Much has been said in recent days about the need for Labour to listen, learn and reconnect with the voters. That is admirable, but does anyone know what it means in practice? As elections come and go meanwhile, and as Labour loses ever larger numbers of its traditional supporters, some commentators, and even members of the NEC, have started talking about the Labour brand being in meltdown. In that context, the challenge seems to be not only to figure out how Labour can best listen, but to find a whole new way of getting voters to listen to Labour. Perhaps the time has come to go beyond that too, to ask the voters not only to listen, but also to observe.

Imagine a party that does not just oppose the Tories in parliament but that gets on with building the country we want to see outside parliament as well.
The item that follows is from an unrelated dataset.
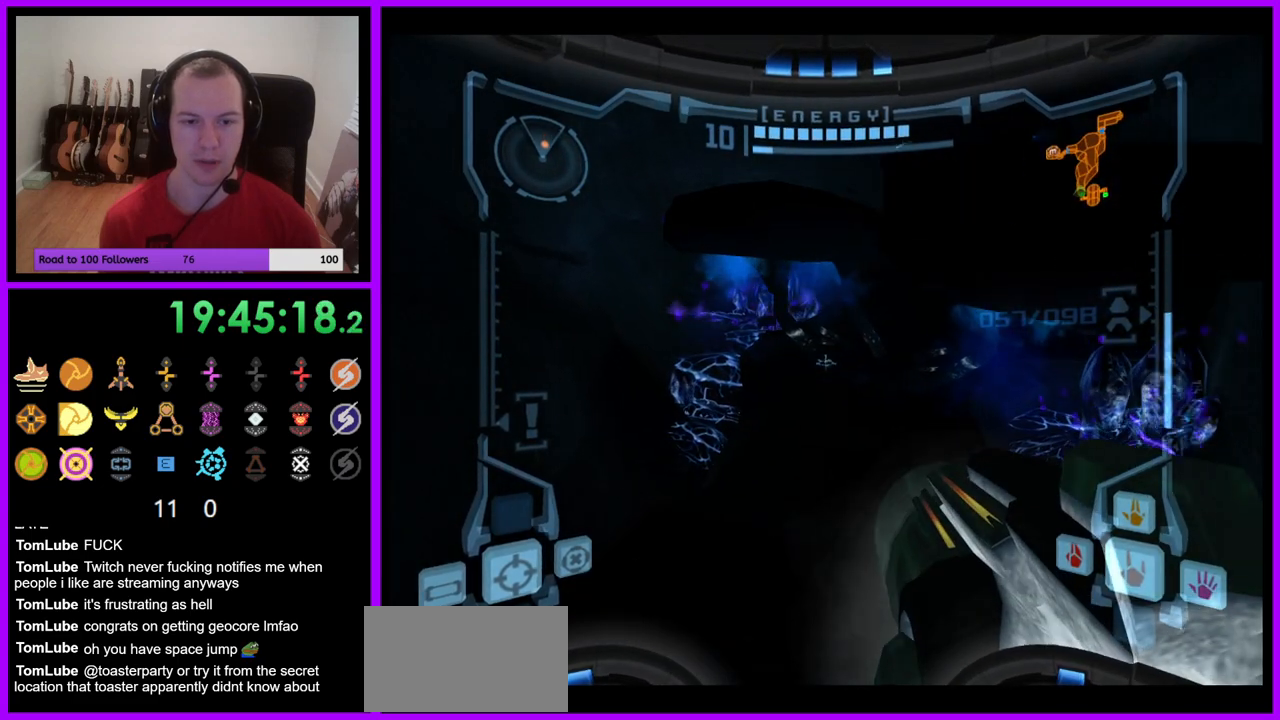
{"buttons": ["L1"], "left_stick": "up", "right_stick": "center", "events": [[167, "left_stick", "center"], [417, "left_stick", "up"]]}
Imagine a party that recruits career mentors and makes them available to young people all over the country, advising them on how to fulfil their dreams and pursue their ambitions. If it is not just what you know, but who you know that counts then let Labour be the party that makes connections for young people, that opens doors and opportunities – not just from the vantage point of government in five years’ time but in communities up and down the country today.

Imagine a ‘Business for Labour’ network that helps take business leaders into schools and colleges to help young people dream bigger dreams, and talk to them about setting up businesses, becoming wealthy and employing others.

Imagine a party that creates an independent education trust to raise money and provide scholarships to young people from disadvantaged backgrounds so they can engage in further education and develop the skills they need to pursue their dreams. Or a ‘Labour Internship Support Network’ that connects people willing to provide free or cheap accommodation to young people so they can take up internships in expensive parts of the country, like London, that would otherwise be beyond them.

Imagine a ‘Labour Bridging the Generations Programme’ that recruits young people to help keep an eye on older citizens who live alone and need help with tasks that some older people find difficult.

Today, the technology is available to facilitate all this relatively cheaply. Through a combination of that technology and the mobilisation of volunteers, Labour could help to coordinate people with skills and time they want to donate and connect them together with those in need. The only thing stopping the party doing it is a lack of imagination about what a political party can and should be in the twenty-first century, over and above being an organisation that seeks to win elections.

If the Labour brand is in meltdown, we need to reinvent what our party is and embed it in our communities, helping to meet unmet need and making lives better in the process. No Labour leader in future should rely only on words to demonstrate to the country who we are and what we believe in because our ambition should be for people to see it in their everyday lives.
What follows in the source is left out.